В особом труде своем по этому вопросу («О любви») я высказался достаточно отрицательно против вторых, третьих и т. п. браков. Церковь, блюдущая заветы вечные, не должна понижать своих требований, но не должна предъявлять чрезмерных. Единственное, что церковь может благословить, – это безукоризненную чистоту любви и ту вечную верность, которая сама собой вытекает из богосочетанного брака. Благословлять измену нельзя, и потому, мне кажется, странною настойчивость, с какою иные публицисты требуют благословения вторых, третьих и т. д. браков. Церковь не должна в это мешаться, здесь я совершенно согласен с г. Киреевым. Гражданский брак совершенно достаточно регулирует права и обязанности супругов и обеспечивает детей.
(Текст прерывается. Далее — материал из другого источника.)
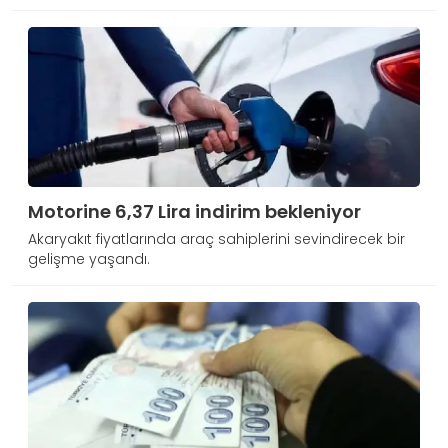
Motorine 6,37 Lira indirim bekleniyor
Akaryakıt fiyatlarında araç sahiplerini sevindirecek bir
gelişme yaşandı.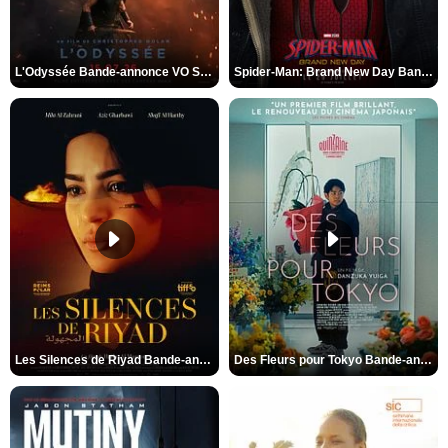
L'Odyssée Bande-annonce VO STFR
Spider-Man: Brand New Day Bande-annonce VO STFR
Les Silences de Riyad Bande-annonce VO STFR
Des Fleurs pour Tokyo Bande-annonce VO STFR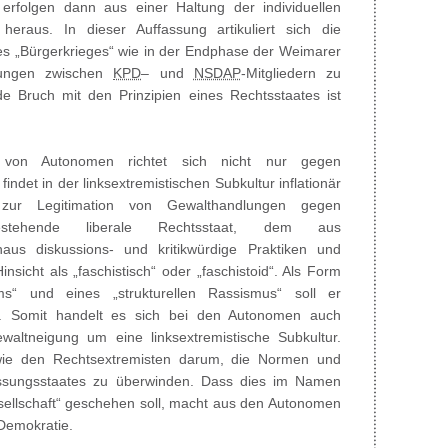
 erfolgen dann aus einer Haltung der individuellen
heraus. In dieser Auffassung artikuliert sich die
nes „Bürgerkrieges“ wie in der Endphase der Weimarer
zungen zwischen
KPD
– und
NSDAP
-Mitgliedern zu
e Bruch mit den Prinzipien eines Rechtsstaates ist
n“ von Autonomen richtet sich nicht nur gegen
indet in der linksextremistischen Subkultur inflationär
ur Legitimation von Gewalthandlungen gegen
stehende liberale Rechtsstaat, dem aus
haus diskussions- und kritikwürdige Praktiken und
Hinsicht als „faschistisch“ oder „faschistoid“. Als Form
ms“ und eines „strukturellen Rassismus“ soll er
en. Somit handelt es sich bei den Autonomen auch
altneigung um eine linksextremistische Subkultur.
ie den Rechtsextremisten darum, die Normen und
assungsstaates zu überwinden. Dass dies im Namen
esellschaft“ geschehen soll, macht aus den Autonomen
Demokratie.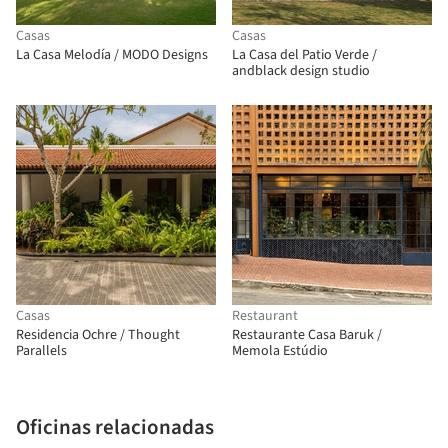
Casas
Casas
La Casa Melodía / MODO Designs
La Casa del Patio Verde /
andblack design studio
Casas
Restaurant
Residencia Ochre / Thought
Restaurante Casa Baruk /
Parallels
Memola Estúdio
Oficinas relacionadas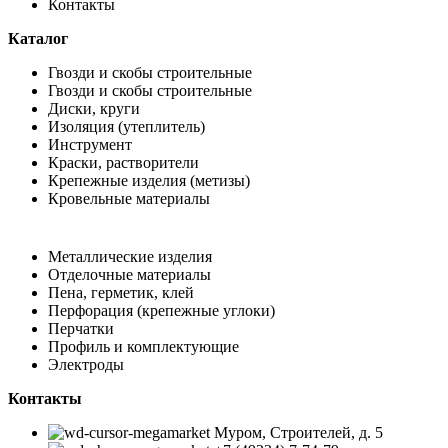
Контакты
Каталог
Гвозди и скобы строительные
Гвозди и скобы строительные
Диски, круги
Изоляция (утеплитель)
Инструмент
Краски, растворители
Крепежные изделия (метизы)
Кровельные материалы
Металлические изделия
Отделочные материалы
Пена, герметик, клей
Перфорация (крепежные углоки)
Перчатки
Профиль и комплектующие
Электроды
Контакты
Муром, Строителей, д. 5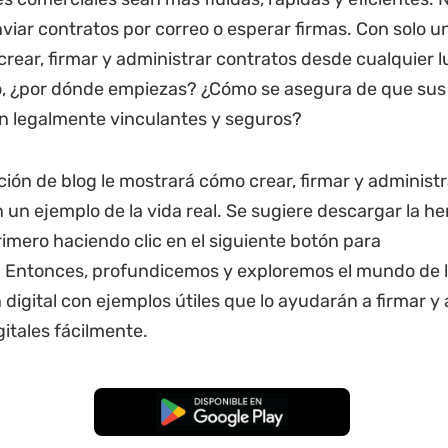
nviar contratos por correo o esperar firmas. Con solo 
crear, firmar y administrar contratos desde cualquier l
, ¿por dónde empiezas? ¿Cómo se asegura de que sus
an legalmente vinculantes y seguros?
ción de blog le mostrará cómo crear, firmar y administ
n un ejemplo de la vida real. Se sugiere descargar la h
rimero haciendo clic en el siguiente botón para
. Entonces, profundicemos y exploremos el mundo de 
 digital con ejemplos útiles que lo ayudarán a firmar y
gitales fácilmente.
Descarga Gratuita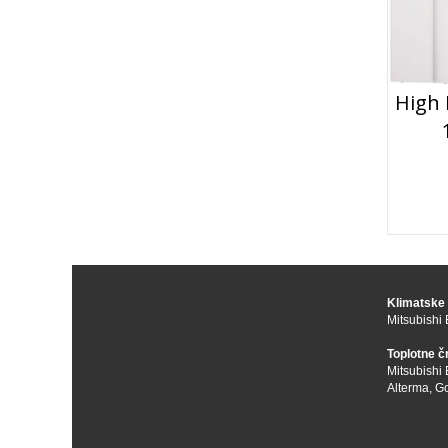
High 
Klimatske
Mitsubishi 
Toplotne č
Mitsubishi 
Alterma
,
Go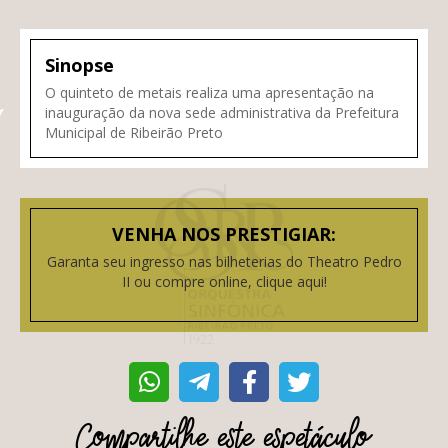
Sinopse
O quinteto de metais realiza uma apresentação na
inauguração da nova sede administrativa da Prefeitura
Municipal de Ribeirão Preto
VENHA NOS PRESTIGIAR:
Garanta seu ingresso nas bilheterias do Theatro Pedro
II ou compre online, clique aqui!
Compartilhe este espetáculo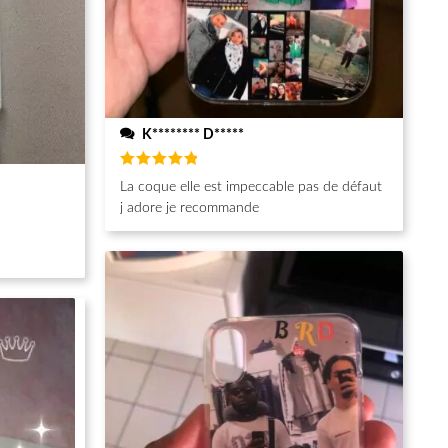
K******** D*****
Note
5
La coque elle est impeccable pas de défaut
sur 5
j adore je recommande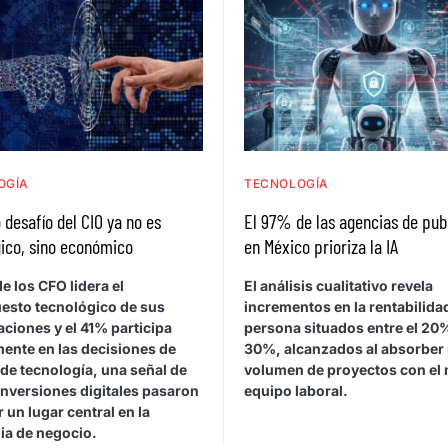
OGÍA
TECNOLOGÍA
 desafío del CIO ya no es
El 97% de las agencias de pub
ico, sino económico
en México prioriza la IA
e los CFO lidera el
El análisis cualitativo revela
esto tecnológico de sus
incrementos en la rentabilida
ciones y el 41% participa
persona situados entre el 20%
mente en las decisiones de
30%, alcanzados al absorber
de tecnología, una señal de
volumen de proyectos con el
inversiones digitales pasaron
equipo laboral.
 un lugar central en la
ia de negocio.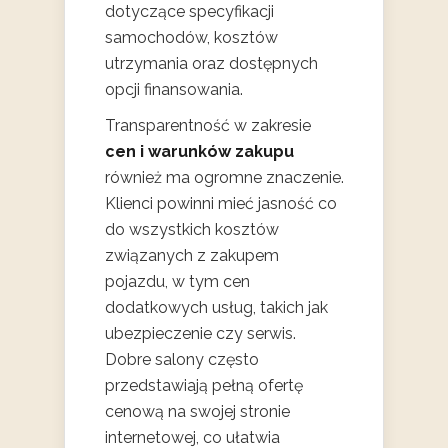
dotyczące specyfikacji
samochodów, kosztów
utrzymania oraz dostępnych
opcji finansowania.
Transparentność w zakresie
cen i warunków zakupu
również ma ogromne znaczenie.
Klienci powinni mieć jasność co
do wszystkich kosztów
związanych z zakupem
pojazdu, w tym cen
dodatkowych usług, takich jak
ubezpieczenie czy serwis.
Dobre salony często
przedstawiają pełną ofertę
cenową na swojej stronie
internetowej, co ułatwia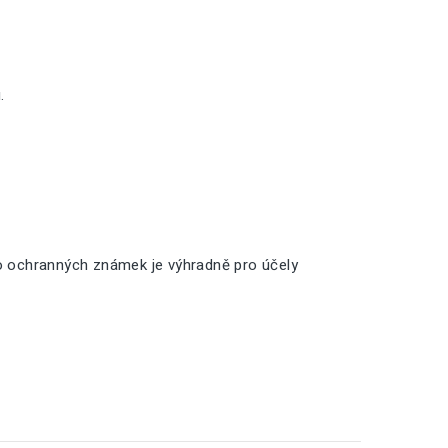
.
o ochranných známek je výhradně pro účely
Если сам Бог освятит гражданский брак ненарушимой верностью супругов, благодатью мира и любви, то церкви, «обществу верующих и любящих», остается признать такой брак благословенным, но предсказать такое благословение свыше нельзя. Первый брак тоже не предсказывает этого благословения, но, как общее напутствие невинных людей на брачную жизнь, как общее их «помазание на царство» в их будущем потомстве, обряд венчальный имеет трогательную красоту и культурную необходимость. Но церковь не должна быть строже самого Христа и запрещать разводы и новые соединения при том условии, при каком Он их разрешил. Окончательная христианская формула этого вопроса – «Могий вместити – да вместит». Эта формула, само собой, предполагает разрешение «немогущему – не вмещать», лишь бы искренно, перед Вечной Совестью было доказано, что человек действительно «не может». Раз мы держимся христианкой почвы, то не будем же забывать, что первый пункт нашего отношения к Богу – свобода. Если бы Богу угодно было создать нас безгрешными, он и создал бы такими, но Ему угодно было сотворить нас прежде всего свободными. Ясно, – для меня по крайней мере, – что внутренняя свобода наша, «произволение благое и непринужденное», дороже Богу, чем сама праведность, ибо сама праведность не свободная – ничто.
На Шипке все спокойно
Корреспондент «Нового времени» г. Ростовцев упрекает меня в чем-то вроде ложной тревоги. «Тяжелое, – сообщает он, – впечатление произвело переданное по телеграфу содержание фельетона Меньшикова „Война и лапти“. Автор фельетона, рисуя голодание наших раздетых солдат, глубоко ошибается». Затем следует дифирамб солдатской кухне и краткая статистика полушубков и валенок.